▸ Your instructions:
Answer these questions using the settlement ruling below:
1. On what date did the parties take part in mediation?
2. Which case is cited for the point that a PAGA plaintiff need not satisfy class action requirements?
3. Which party is quoted as disputing the plaintiff's claims and the existence and extent of liability?

▸ Page excerpt:
## start
In reviewing the terms of a settlement agreement, the court determines whether the settlement is fair, reasonable, and adequate to all concerned, and not the product of fraud, collusion, or overreaching. (Reed v. United Teachers Los Angeles (2012) 208 Cal.App.4th 322, 337; Nordstrom Commission Cases (2010) 186 Cal.App.4th 576, 581.) Although a PAGA plaintiff need not satisfy class action requirements (see Arias v. Superior Court (2009) 46 Cal.4th 969, 975), general principles applicable to class action settlements apply equally in this context. In the context of a class action settlement, the court considers various factors including whether (1) the settlement is the result of arm’s length bargaining, (2) investigation and discovery are sufficient to allow counsel and the court to act intelligently, (3) counsel is experienced in similar litigation, and (4) the percentage of objectors is small. (Nordstrom, supra, 186 Cal.App.4th at 581; Wershba v. Apple Computer, Inc. (2001) 91 Cal.App.4th 224, 245.) In considering the amount of settlement, the court is mindful that compromise is inherent and necessary in the settlement process. (Wershba, supra, 91 Cal.App.4th at 250.)

 

I. Summary of Settlement

 

On April 27, 2022, the Parties participated in mediation with Steve Cerveris, Esq. With the assistance of Mr. Cerveris, the Parties agreed to resolve this PAGA action fully and finally as to Plaintiff and the Aggrieved Employees. The Settlement involves $420,000 as the non-reversionary Maximum Settlement Amount. The total sum available for payment of PAGA penalties deducts $139,998.60 for the payment of Plaintiff’s counsel’s fees and $13,175.50 in costs, as well as costs of administration up to $10,000 from the $420,00.00 Settlement Sum, yielding approximately $256,825.90 for the LDWA and Aggrieved Employees. Seventy-five percent (75%) of this amount, or $192,619.42, shall be allocated to LDWA, and the remaining twenty-five percent (25%) or $64,206.48, shall be distributed to the Aggrieved Employees in pro rata shares. The Settlement Administrator will, via regular First-Class U.S. Mail, mail copies of an Explanatory Letter along with Individual PAGA Payments to all Aggrieved Employees within thirty (30) calendar days after Defendants’ funding and payment of the entirety of the Maximum Settlement Amount and after receipt of a spreadsheet from the Defendants with sufficient information to allow payments to be made. (Mot., 6:14-8:5; Mot., Lo Decl., ¶¶ 11-17, Ex. D [Settlement].)

 

II. Fairness, Reasonableness, and Adequacy & Fraud, Collusion, and Overreaching

 

The Court first finds that the obtaining of the Settlement here through a mediation with Steve Cerveris, Esq.—who a quick Google search shows to be a career mediator and professor of law in the subject of negotiations—shows an arm’s length transaction where both parties acted independently and in their own self-interest without one party influencing the other and with Allied Nationwide “disput[ing] Plaintiff[]’[s] claims and … the existence … and extent of liability as alleged by Plaintiff[].” (Mot., Lo Decl., ¶ 13.)
## end
▸ Extracted data:
## start
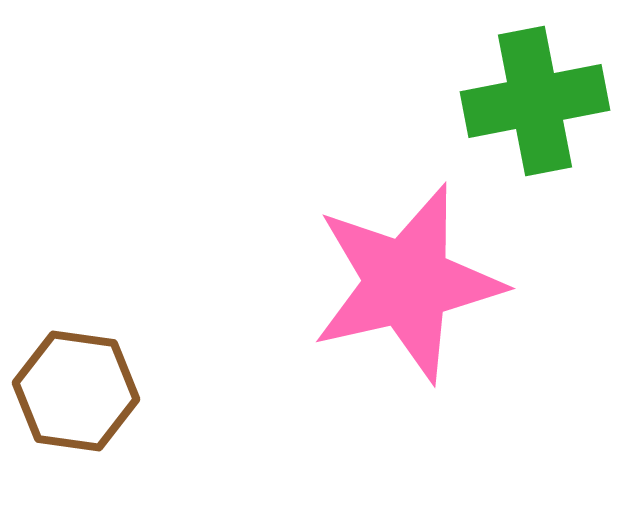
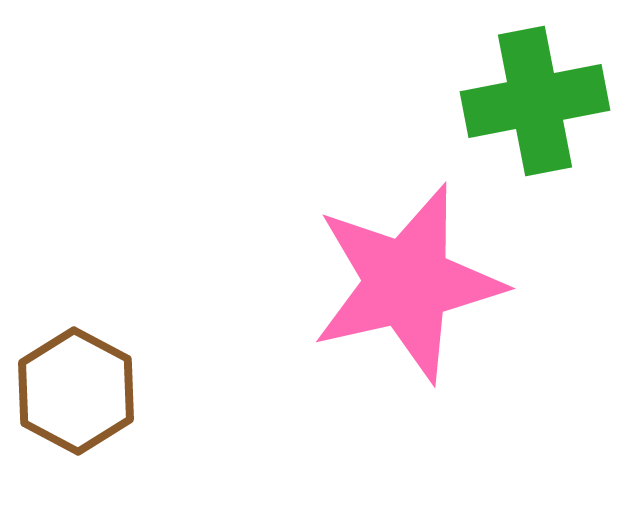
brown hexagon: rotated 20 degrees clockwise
## end
## start
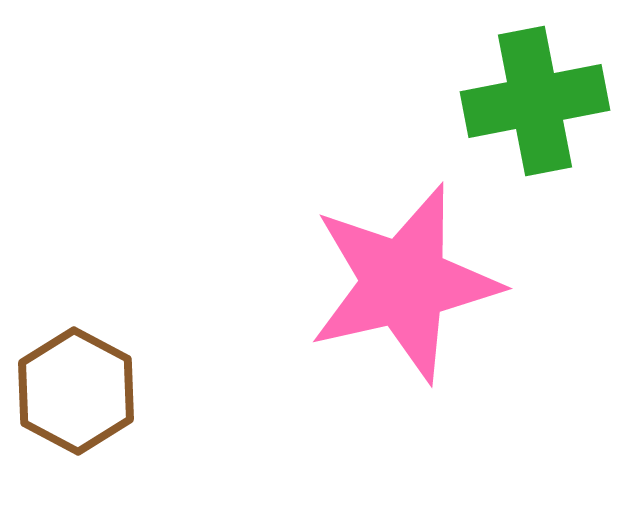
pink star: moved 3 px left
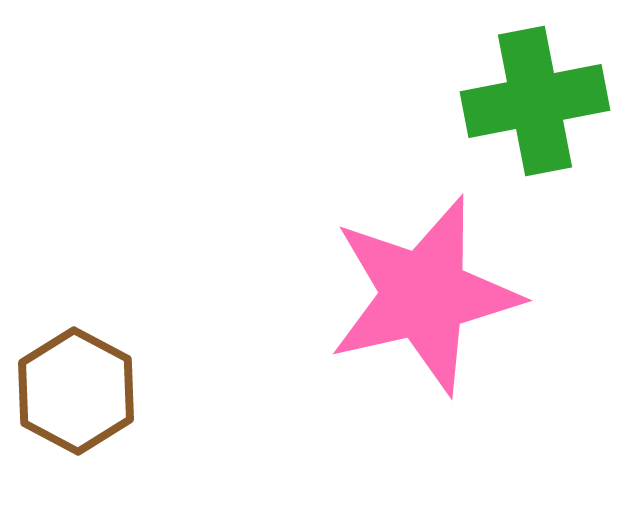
## end
## start
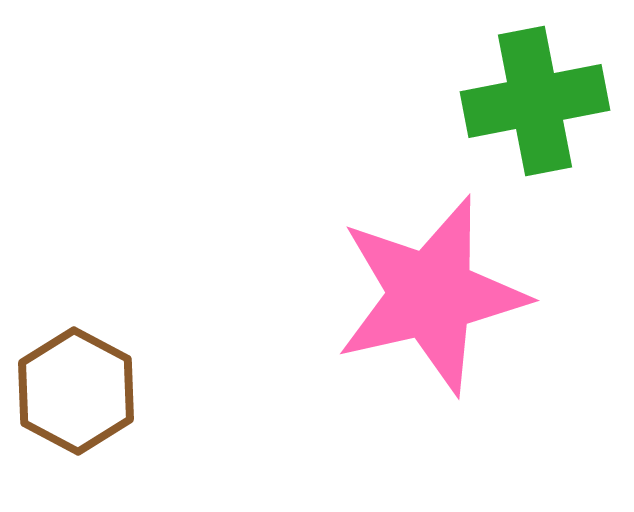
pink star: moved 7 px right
## end
▸ Finished exercise:
1. April 27, 2022
2. Arias v. Superior Court (2009) 46 Cal.4th 969, 975
3. Allied Nationwide